### PROVIDED RECORDS
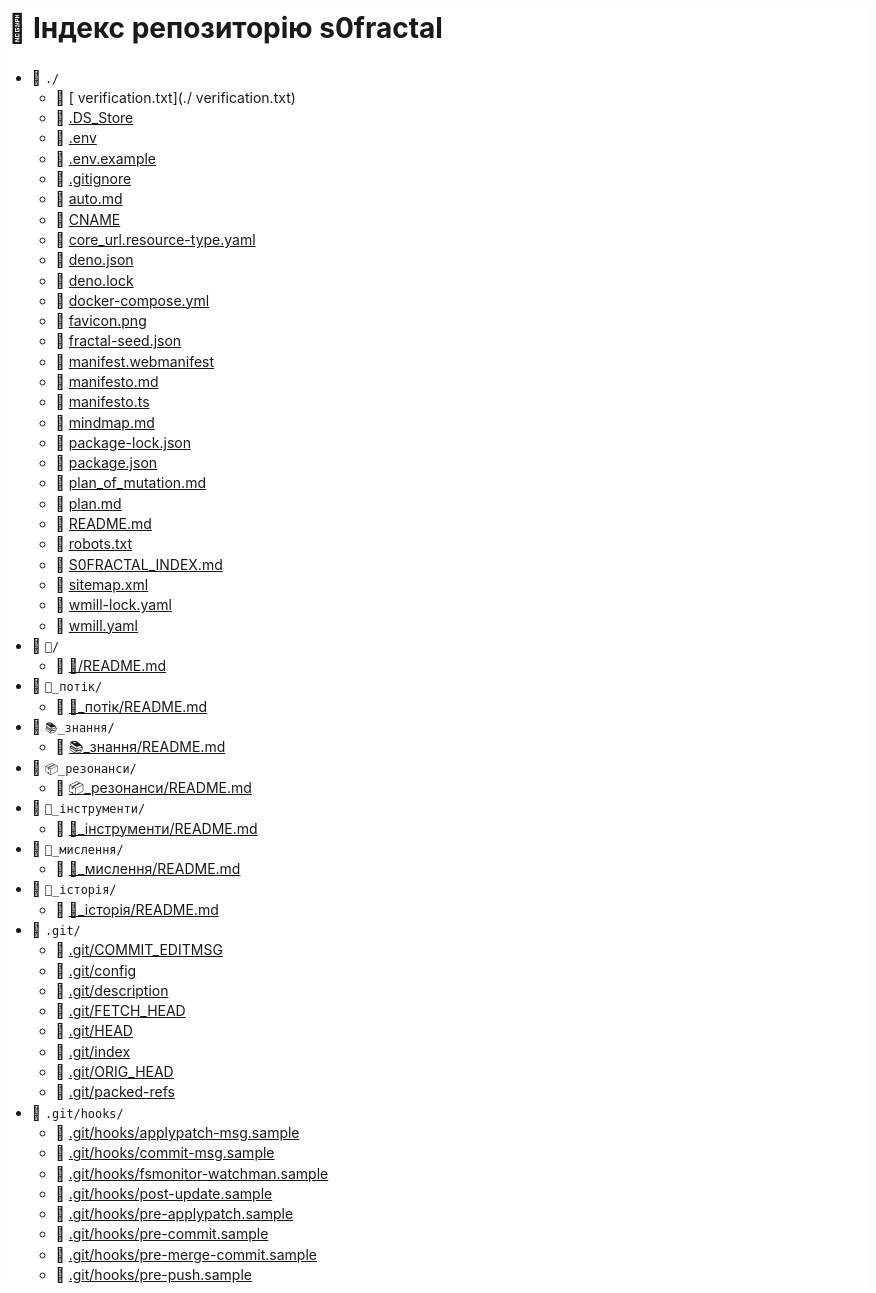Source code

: # 🧭 Індекс репозиторію s0fractal

- 📁 `./`
  - 📄 [ verification.txt](./ verification.txt)
  - 📄 [.DS_Store](./.DS_Store)
  - 📄 [.env](./.env)
  - 📄 [.env.example](./.env.example)
  - 📄 [.gitignore](./.gitignore)
  - 📄 [auto.md](./auto.md)
  - 📄 [CNAME](./CNAME)
  - 📄 [core_url.resource-type.yaml](./core_url.resource-type.yaml)
  - 📄 [deno.json](./deno.json)
  - 📄 [deno.lock](./deno.lock)
  - 📄 [docker-compose.yml](./docker-compose.yml)
  - 📄 [favicon.png](./favicon.png)
  - 📄 [fractal-seed.json](./fractal-seed.json)
  - 📄 [manifest.webmanifest](./manifest.webmanifest)
  - 📄 [manifesto.md](./manifesto.md)
  - 📄 [manifesto.ts](./manifesto.ts)
  - 📄 [mindmap.md](./mindmap.md)
  - 📄 [package-lock.json](./package-lock.json)
  - 📄 [package.json](./package.json)
  - 📄 [plan_of_mutation.md](./plan_of_mutation.md)
  - 📄 [plan.md](./plan.md)
  - 📄 [README.md](./README.md)
  - 📄 [robots.txt](./robots.txt)
  - 📄 [S0FRACTAL_INDEX.md](./S0FRACTAL_INDEX.md)
  - 📄 [sitemap.xml](./sitemap.xml)
  - 📄 [wmill-lock.yaml](./wmill-lock.yaml)
  - 📄 [wmill.yaml](./wmill.yaml)
- 📁 `🧬/`
  - 📄 [🧬/README.md](./🧬/README.md)
- 📁 `🌱_потік/`
  - 📄 [🌱_потік/README.md](./🌱_потік/README.md)
- 📁 `📚_знання/`
  - 📄 [📚_знання/README.md](./📚_знання/README.md)
- 📁 `📦_резонанси/`
  - 📄 [📦_резонанси/README.md](./📦_резонанси/README.md)
- 📁 `🔧_інструменти/`
  - 📄 [🔧_інструменти/README.md](./🔧_інструменти/README.md)
- 📁 `🧠_мислення/`
  - 📄 [🧠_мислення/README.md](./🧠_мислення/README.md)
- 📁 `🧬_історія/`
  - 📄 [🧬_історія/README.md](./🧬_історія/README.md)
- 📁 `.git/`
  - 📄 [.git/COMMIT_EDITMSG](./.git/COMMIT_EDITMSG)
  - 📄 [.git/config](./.git/config)
  - 📄 [.git/description](./.git/description)
  - 📄 [.git/FETCH_HEAD](./.git/FETCH_HEAD)
  - 📄 [.git/HEAD](./.git/HEAD)
  - 📄 [.git/index](./.git/index)
  - 📄 [.git/ORIG_HEAD](./.git/ORIG_HEAD)
  - 📄 [.git/packed-refs](./.git/packed-refs)
- 📁 `.git/hooks/`
  - 📄 [.git/hooks/applypatch-msg.sample](./.git/hooks/applypatch-msg.sample)
  - 📄 [.git/hooks/commit-msg.sample](./.git/hooks/commit-msg.sample)
  - 📄 [.git/hooks/fsmonitor-watchman.sample](./.git/hooks/fsmonitor-watchman.sample)
  - 📄 [.git/hooks/post-update.sample](./.git/hooks/post-update.sample)
  - 📄 [.git/hooks/pre-applypatch.sample](./.git/hooks/pre-applypatch.sample)
  - 📄 [.git/hooks/pre-commit.sample](./.git/hooks/pre-commit.sample)
  - 📄 [.git/hooks/pre-merge-commit.sample](./.git/hooks/pre-merge-commit.sample)
  - 📄 [.git/hooks/pre-push.sample](./.git/hooks/pre-push.sample)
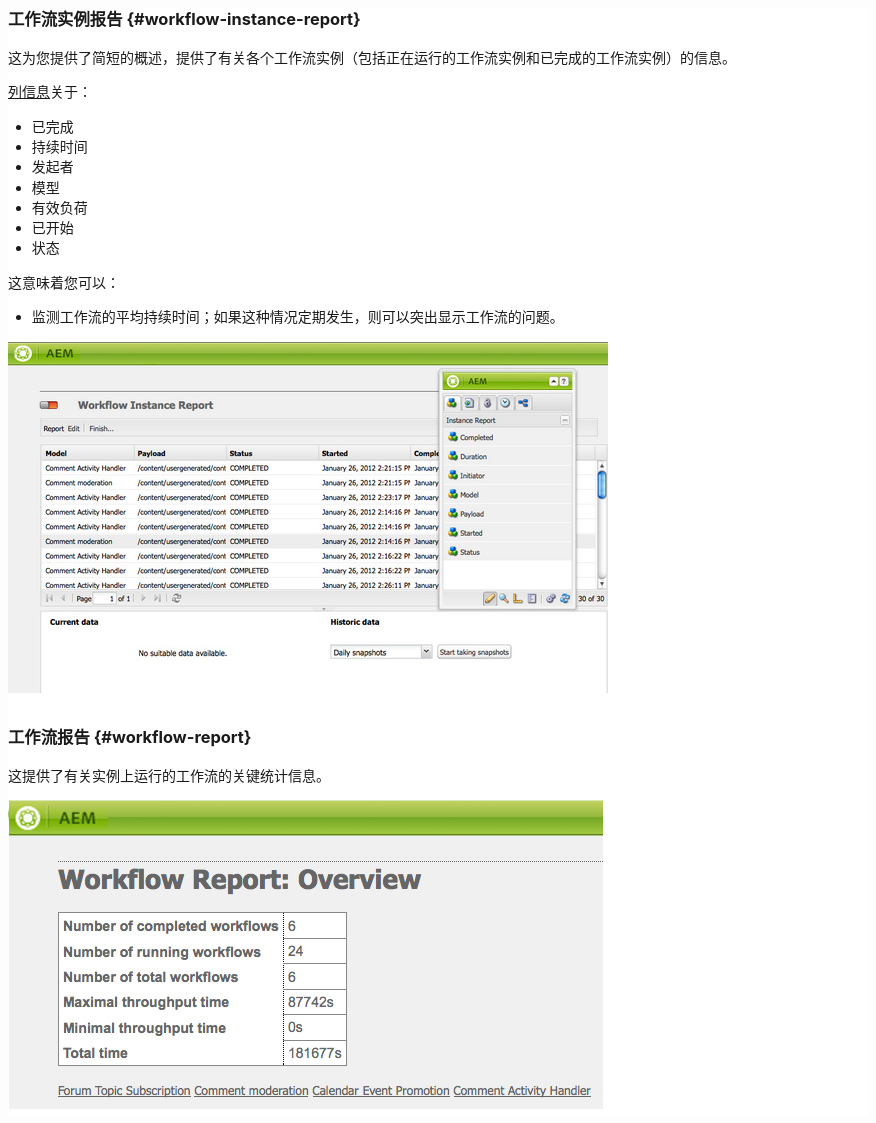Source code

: ### 工作流实例报告 {#workflow-instance-report}

这为您提供了简短的概述，提供了有关各个工作流实例（包括正在运行的工作流实例和已完成的工作流实例）的信息。

[列信息](#selecting-and-positioning-the-data-columns)关于：

* 已完成
* 持续时间
* 发起者
* 模型
* 有效负荷
* 已开始
* 状态

这意味着您可以：

* 监测工作流的平均持续时间；如果这种情况定期发生，则可以突出显示工作流的问题。

![reportworkflowintance](assets/reportworkflowintance.png)

### 工作流报告 {#workflow-report}

这提供了有关实例上运行的工作流的关键统计信息。

![报告工作流](assets/reportworkflow.png)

### INSTRUCTIONS TO FOLLOW
What lines above contain "README"? Copy them out.

### TASK SOLUTION
  - 📄 [README.md](./README.md)
  - 📄 [🧬/README.md](./🧬/README.md)
  - 📄 [🌱_потік/README.md](./🌱_потік/README.md)
  - 📄 [📚_знання/README.md](./📚_знання/README.md)
  - 📄 [📦_резонанси/README.md](./📦_резонанси/README.md)
  - 📄 [🔧_інструменти/README.md](./🔧_інструменти/README.md)
  - 📄 [🧠_мислення/README.md](./🧠_мислення/README.md)
  - 📄 [🧬_історія/README.md](./🧬_історія/README.md)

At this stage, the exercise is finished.